As we respond to all that God has given us in Christ Jesus through a lifestyle of worship and singing, we also look forward to the day when we would encounter eternal worship in heaven. The Christian hope is what it is because what we now see dimly as through a glass, we shall see clearly in heaven. Heaven would be a place of worship because even all of eternity will not be enough to say thank you to God for choosing us from the path of perdition and bringing us to his eternal kingdom. We would realize that we were saved not because we were better than those in hell but because he simply chose us to salvation. We would worship God for his manifold grace in Jesus Christ.

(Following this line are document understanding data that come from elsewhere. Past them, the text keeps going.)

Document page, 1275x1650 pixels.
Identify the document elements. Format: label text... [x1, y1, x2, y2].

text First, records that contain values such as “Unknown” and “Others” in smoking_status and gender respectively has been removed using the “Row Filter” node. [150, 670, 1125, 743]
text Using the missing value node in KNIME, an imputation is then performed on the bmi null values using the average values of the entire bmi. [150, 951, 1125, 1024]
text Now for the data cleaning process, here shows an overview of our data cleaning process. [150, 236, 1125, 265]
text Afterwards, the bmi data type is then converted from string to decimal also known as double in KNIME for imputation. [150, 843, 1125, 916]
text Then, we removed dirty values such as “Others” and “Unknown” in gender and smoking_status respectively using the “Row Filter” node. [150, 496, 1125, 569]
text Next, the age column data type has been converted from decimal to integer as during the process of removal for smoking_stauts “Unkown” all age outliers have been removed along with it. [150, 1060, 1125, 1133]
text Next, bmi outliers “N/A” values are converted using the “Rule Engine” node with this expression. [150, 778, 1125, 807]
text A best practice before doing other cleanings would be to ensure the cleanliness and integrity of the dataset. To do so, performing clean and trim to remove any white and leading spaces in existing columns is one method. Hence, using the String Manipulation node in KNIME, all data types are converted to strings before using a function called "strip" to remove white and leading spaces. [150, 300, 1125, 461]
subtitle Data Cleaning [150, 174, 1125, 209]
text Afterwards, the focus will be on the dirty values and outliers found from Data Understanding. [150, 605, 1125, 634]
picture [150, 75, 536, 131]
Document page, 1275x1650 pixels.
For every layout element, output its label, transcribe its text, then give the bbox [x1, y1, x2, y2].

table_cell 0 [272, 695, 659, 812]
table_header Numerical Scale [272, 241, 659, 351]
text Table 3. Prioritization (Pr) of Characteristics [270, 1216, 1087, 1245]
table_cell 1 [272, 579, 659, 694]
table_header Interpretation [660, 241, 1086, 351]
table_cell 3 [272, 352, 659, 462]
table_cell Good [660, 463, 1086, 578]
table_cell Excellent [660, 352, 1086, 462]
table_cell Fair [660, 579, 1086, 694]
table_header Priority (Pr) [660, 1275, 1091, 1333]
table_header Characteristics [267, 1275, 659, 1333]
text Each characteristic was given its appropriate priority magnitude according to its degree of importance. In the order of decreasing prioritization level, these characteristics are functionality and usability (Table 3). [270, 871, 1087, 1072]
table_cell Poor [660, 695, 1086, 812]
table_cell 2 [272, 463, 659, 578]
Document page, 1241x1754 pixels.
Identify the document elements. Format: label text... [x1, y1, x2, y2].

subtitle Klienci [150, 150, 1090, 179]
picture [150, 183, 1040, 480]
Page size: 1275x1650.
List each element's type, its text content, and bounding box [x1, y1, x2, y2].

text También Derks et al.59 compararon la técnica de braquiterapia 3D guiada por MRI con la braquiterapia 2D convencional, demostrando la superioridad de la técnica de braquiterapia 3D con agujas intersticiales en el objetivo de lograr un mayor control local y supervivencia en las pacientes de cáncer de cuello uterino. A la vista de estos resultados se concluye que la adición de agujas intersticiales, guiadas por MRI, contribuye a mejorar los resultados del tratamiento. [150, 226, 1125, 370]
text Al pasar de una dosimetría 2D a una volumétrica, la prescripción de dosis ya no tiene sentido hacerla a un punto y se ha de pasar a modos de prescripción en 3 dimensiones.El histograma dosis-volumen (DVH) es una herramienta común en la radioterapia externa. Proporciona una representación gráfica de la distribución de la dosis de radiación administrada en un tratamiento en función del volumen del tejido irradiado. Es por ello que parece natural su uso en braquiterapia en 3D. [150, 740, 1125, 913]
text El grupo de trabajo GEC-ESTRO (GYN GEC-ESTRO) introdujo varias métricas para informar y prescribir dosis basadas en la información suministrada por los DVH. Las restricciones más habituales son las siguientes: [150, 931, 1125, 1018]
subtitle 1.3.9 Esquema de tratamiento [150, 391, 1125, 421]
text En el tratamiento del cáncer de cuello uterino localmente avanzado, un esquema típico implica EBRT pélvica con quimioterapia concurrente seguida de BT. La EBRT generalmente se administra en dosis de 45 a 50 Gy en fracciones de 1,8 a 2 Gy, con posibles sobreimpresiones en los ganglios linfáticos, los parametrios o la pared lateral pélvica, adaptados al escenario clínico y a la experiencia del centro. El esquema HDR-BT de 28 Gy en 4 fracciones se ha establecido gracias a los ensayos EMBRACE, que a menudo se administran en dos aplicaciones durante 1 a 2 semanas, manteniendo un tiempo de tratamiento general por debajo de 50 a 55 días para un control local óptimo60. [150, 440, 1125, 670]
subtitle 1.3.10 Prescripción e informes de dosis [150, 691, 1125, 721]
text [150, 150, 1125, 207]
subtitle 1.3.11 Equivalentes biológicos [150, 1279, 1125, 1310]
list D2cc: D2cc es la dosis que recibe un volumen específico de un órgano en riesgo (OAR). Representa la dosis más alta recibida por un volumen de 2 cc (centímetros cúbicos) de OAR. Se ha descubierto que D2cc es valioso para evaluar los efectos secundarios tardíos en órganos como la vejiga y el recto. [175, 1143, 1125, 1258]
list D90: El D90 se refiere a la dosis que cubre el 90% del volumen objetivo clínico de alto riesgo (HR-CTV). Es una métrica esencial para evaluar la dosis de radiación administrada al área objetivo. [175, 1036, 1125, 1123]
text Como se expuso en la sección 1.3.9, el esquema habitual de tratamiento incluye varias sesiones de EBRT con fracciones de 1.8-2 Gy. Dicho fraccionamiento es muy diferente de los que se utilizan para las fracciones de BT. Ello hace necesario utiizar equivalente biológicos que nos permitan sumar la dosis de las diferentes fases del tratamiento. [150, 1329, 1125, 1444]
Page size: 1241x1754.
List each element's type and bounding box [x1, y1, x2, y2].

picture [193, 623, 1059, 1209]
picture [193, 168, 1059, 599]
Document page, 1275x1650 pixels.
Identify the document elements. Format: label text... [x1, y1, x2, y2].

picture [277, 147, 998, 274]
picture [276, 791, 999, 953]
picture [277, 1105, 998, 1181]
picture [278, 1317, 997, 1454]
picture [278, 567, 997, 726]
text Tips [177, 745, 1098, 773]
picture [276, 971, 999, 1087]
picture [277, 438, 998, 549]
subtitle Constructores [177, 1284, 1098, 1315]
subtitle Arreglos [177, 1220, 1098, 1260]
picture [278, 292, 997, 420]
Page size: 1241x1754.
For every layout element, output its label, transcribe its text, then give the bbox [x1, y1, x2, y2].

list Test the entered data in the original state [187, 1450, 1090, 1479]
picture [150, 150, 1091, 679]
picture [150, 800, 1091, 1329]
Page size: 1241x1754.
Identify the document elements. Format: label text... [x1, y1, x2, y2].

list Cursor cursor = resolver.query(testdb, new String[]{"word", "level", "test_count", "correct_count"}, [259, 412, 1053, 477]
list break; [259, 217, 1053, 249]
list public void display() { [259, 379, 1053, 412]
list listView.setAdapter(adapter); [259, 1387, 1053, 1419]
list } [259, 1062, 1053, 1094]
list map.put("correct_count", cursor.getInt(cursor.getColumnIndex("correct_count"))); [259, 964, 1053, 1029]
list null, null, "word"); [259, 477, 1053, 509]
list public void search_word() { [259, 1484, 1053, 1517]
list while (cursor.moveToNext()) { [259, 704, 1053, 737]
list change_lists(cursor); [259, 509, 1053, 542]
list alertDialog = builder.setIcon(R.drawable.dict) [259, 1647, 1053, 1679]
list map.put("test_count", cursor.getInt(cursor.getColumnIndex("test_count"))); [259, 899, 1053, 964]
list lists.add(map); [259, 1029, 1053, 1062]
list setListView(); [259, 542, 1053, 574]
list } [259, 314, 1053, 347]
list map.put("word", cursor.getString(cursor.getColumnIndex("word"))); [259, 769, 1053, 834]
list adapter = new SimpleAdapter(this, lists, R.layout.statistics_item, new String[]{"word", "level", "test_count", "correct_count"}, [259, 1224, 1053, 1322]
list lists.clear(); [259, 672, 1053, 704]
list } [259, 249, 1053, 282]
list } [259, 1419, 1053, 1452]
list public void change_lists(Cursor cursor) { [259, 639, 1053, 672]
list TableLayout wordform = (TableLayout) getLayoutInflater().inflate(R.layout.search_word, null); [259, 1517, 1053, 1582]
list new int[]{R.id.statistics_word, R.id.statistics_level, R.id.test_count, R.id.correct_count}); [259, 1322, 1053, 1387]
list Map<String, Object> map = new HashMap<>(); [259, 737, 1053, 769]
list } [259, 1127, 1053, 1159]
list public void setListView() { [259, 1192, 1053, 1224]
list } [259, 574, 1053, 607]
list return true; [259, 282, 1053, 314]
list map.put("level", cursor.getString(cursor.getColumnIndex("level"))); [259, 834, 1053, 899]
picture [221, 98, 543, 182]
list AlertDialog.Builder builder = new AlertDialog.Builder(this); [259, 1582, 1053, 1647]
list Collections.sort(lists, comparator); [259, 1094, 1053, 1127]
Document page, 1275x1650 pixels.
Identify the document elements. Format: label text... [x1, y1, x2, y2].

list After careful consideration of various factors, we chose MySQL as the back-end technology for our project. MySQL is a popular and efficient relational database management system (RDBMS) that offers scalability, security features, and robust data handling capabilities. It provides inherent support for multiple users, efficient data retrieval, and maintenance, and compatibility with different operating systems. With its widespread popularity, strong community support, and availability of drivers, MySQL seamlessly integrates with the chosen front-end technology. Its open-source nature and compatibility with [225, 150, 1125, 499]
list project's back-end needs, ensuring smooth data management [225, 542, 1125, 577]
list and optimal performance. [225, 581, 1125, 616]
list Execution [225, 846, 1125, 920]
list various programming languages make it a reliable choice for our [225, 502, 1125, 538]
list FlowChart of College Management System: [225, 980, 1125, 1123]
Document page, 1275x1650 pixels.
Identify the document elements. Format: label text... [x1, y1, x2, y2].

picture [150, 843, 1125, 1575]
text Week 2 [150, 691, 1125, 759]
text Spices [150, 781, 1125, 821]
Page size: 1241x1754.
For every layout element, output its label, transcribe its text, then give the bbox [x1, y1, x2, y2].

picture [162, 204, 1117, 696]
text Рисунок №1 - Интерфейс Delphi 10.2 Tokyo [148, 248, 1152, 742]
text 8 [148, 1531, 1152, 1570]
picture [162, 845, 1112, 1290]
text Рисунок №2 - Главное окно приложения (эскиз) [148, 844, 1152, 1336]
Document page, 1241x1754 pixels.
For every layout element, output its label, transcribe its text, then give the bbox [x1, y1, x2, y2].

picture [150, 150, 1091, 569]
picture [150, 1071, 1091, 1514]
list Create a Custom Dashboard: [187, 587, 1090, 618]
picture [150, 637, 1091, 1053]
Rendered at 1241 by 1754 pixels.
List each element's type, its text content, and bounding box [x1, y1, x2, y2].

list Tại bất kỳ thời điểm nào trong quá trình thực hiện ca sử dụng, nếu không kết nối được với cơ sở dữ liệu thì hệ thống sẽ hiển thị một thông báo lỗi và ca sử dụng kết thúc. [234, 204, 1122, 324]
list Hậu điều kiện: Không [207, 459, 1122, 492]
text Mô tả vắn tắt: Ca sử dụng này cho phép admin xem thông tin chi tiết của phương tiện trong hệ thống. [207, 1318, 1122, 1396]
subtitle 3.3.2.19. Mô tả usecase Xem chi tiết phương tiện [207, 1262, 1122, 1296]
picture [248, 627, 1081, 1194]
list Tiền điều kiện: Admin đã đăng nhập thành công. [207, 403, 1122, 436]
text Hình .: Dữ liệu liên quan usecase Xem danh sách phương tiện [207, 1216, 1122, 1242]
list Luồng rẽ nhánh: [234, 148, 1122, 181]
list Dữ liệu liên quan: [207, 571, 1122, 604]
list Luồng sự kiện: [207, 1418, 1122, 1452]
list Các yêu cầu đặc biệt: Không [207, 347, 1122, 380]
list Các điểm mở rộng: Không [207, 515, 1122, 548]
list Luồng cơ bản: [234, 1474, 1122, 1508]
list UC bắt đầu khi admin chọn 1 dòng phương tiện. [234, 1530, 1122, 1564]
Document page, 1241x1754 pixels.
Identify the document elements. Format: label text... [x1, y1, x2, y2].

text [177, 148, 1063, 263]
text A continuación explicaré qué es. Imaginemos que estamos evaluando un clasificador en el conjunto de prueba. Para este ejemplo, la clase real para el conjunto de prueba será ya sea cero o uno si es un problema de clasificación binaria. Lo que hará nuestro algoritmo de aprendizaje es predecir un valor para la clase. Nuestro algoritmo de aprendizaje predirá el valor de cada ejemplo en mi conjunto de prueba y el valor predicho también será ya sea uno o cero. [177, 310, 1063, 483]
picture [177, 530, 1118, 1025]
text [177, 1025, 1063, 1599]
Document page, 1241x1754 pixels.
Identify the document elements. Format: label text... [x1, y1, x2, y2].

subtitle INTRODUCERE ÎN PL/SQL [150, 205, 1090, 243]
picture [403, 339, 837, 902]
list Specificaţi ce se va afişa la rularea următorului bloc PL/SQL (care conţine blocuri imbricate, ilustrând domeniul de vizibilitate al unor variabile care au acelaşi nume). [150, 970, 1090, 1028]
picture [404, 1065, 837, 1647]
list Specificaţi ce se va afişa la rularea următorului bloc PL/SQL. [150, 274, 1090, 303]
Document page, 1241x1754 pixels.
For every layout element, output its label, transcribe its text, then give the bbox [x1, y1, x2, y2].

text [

These discussions are very important because they go straight to the heart of whatever we may claim to believe. If God is only a means to getting food, drink, car, breakthroughs, or even going to heaven, the religion you are practicing is not Christianity. It is paganism. If, however, your religion is a response to the grace of God in Christ Jesus, you have discovered true life. God, again, is not a hard taskmaster. God will not require of us anything he has not given us. If God demands acceptable worship, it is because he has shown us through his word and through the revelation of these truths in our hearts that he is deserving of all our worship. Amen.